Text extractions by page

- Opening Delimiter -

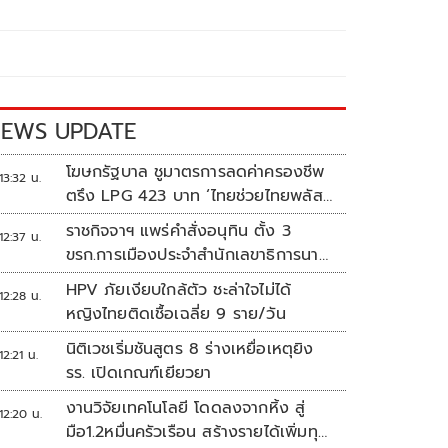
EWS UPDATE
โฆษกรัฐบาล ชูมาตรการลดค่าครองชีพ
13:32 น.
ตรึง LPG 423 บาท ‘ไทยช่วยไทยพลัส’
ดันเงินหมุนแสนล้าน
ราชกิจจาฯ แพร่คำสั่งอนุทิน ตั้ง 3
12:37 น.
ขรก.การเมืองประจำสำนักเลขาธิการนา
ยกฯ
HPV ภัยเงียบใกล้ตัว ชะล่าใจไม่ได้
12:28 น.
หญิงไทยติดเชื้อเฉลี่ย 9 ราย/วัน
นิติเวชเริ่มชันสูตร 8 ร่างเหยื่อเหตุยิง
12:21 น.
รร. เปิดเกณฑ์เยียวยา
งานวิจัยเทคโนโลยี โดดลงจากหิ้ง สู่
12:20 น.
มือ1.2หมื่นครัวเรือน สร้างรายได้เพิ่มทุก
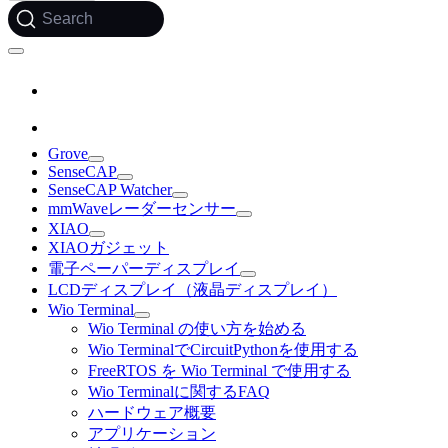
Search
Grove
SenseCAP
SenseCAP Watcher
mmWaveレーダーセンサー
XIAO
XIAOガジェット
電子ペーパーディスプレイ
LCDディスプレイ（液晶ディスプレイ）
Wio Terminal
Wio Terminal の使い方を始める
Wio TerminalでCircuitPythonを使用する
FreeRTOS を Wio Terminal で使用する
Wio Terminalに関するFAQ
ハードウェア概要
アプリケーション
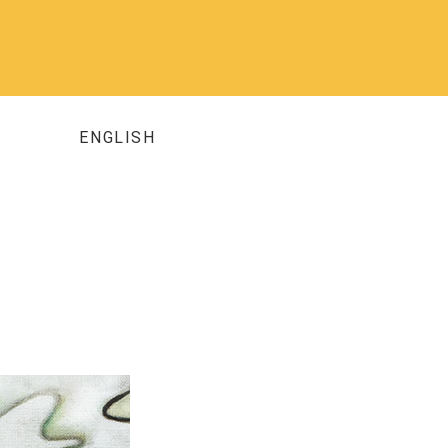
ENGLISH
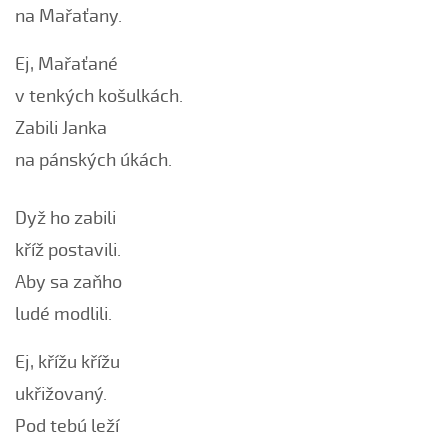
na Mařaťany.
Bílá růža rozkvétala (Alena Mimochodková, 2006)
Bílá růža rozkvétala (Kristýna Malá, 2009)
Ej, Mařaťané
Boršičtí mládenci (Kateřina Šmídová, 2009)
v tenkých košulkách.
Černé oči, černé
Zabili Janka
Červená růžičko (Petra Obdržálková, 2010)
na pánských úkách.
Červené jablúčko...
Červené jabučko (Klára Elsnerová, 2008)
Dyž ho zabili
Chodí kňaz po dvore (Martin Pěcha, 2006)
kříž postavili.
Chodí kňaz po dvore (Patrik Matušina, 2008)
Aby sa zaňho
Chodila...
ludé modlili.
Chodiła Anička...
Chodila po roli...
Ej, křížu křížu
Chodily dvě panny...
ukřižovaný.
Chodily dvě panny (Iveta Janíková, 2008)
Pod tebú leží
Chovali ňa maměnka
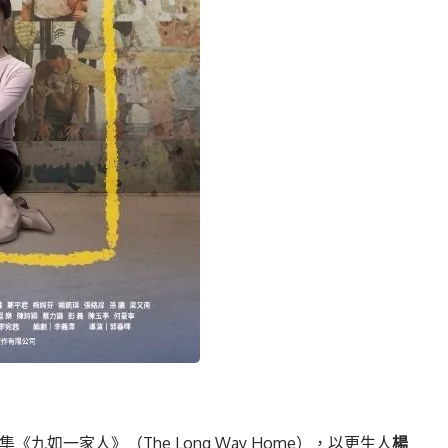
《九如一家人》（The Long Way Home），以更生人
楊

- Closing Delimiter -

WHAT THE TASK ASKS → Please copy every line of text from all of the records above word for word, leaving out the picture markers.

ANSWER BELOW →
EWS UPDATE
โฆษกรัฐบาล ชูมาตรการลดค่าครองชีพ
13:32 น.
ตรึง LPG 423 บาท ‘ไทยช่วยไทยพลัส’
ดันเงินหมุนแสนล้าน
ราชกิจจาฯ แพร่คำสั่งอนุทิน ตั้ง 3
12:37 น.
ขรก.การเมืองประจำสำนักเลขาธิการนา
ยกฯ
HPV ภัยเงียบใกล้ตัว ชะล่าใจไม่ได้
12:28 น.
หญิงไทยติดเชื้อเฉลี่ย 9 ราย/วัน
นิติเวชเริ่มชันสูตร 8 ร่างเหยื่อเหตุยิง
12:21 น.
รร. เปิดเกณฑ์เยียวยา
งานวิจัยเทคโนโลยี โดดลงจากหิ้ง สู่
12:20 น.
มือ1.2หมื่นครัวเรือน สร้างรายได้เพิ่มทุก
Search
Grove
SenseCAP
SenseCAP Watcher
mmWaveレーダーセンサー
XIAO
XIAOガジェット
電子ペーパーディスプレイ
LCDディスプレイ（液晶ディスプレイ）
Wio Terminal
Wio Terminal の使い方を始める
Wio TerminalでCircuitPythonを使用する
FreeRTOS を Wio Terminal で使用する
Wio Terminalに関するFAQ
ハードウェア概要
アプリケーション
ENGLISH
na Mařaťany.
Bílá růža rozkvétala (Alena Mimochodková, 2006)
Bílá růža rozkvétala (Kristýna Malá, 2009)
Ej, Mařaťané
Boršičtí mládenci (Kateřina Šmídová, 2009)
v tenkých košulkách.
Černé oči, černé
Zabili Janka
Červená růžičko (Petra Obdržálková, 2010)
na pánských úkách.
Červené jablúčko...
Červené jabučko (Klára Elsnerová, 2008)
Dyž ho zabili
Chodí kňaz po dvore (Martin Pěcha, 2006)
kříž postavili.
Chodí kňaz po dvore (Patrik Matušina, 2008)
Aby sa zaňho
Chodila...
ludé modlili.
Chodiła Anička...
Chodila po roli...
Ej, křížu křížu
Chodily dvě panny...
ukřižovaný.
Chodily dvě panny (Iveta Janíková, 2008)
Pod tebú leží
Chovali ňa maměnka
《九如一家人》（The Long Way Home），以更生人
楊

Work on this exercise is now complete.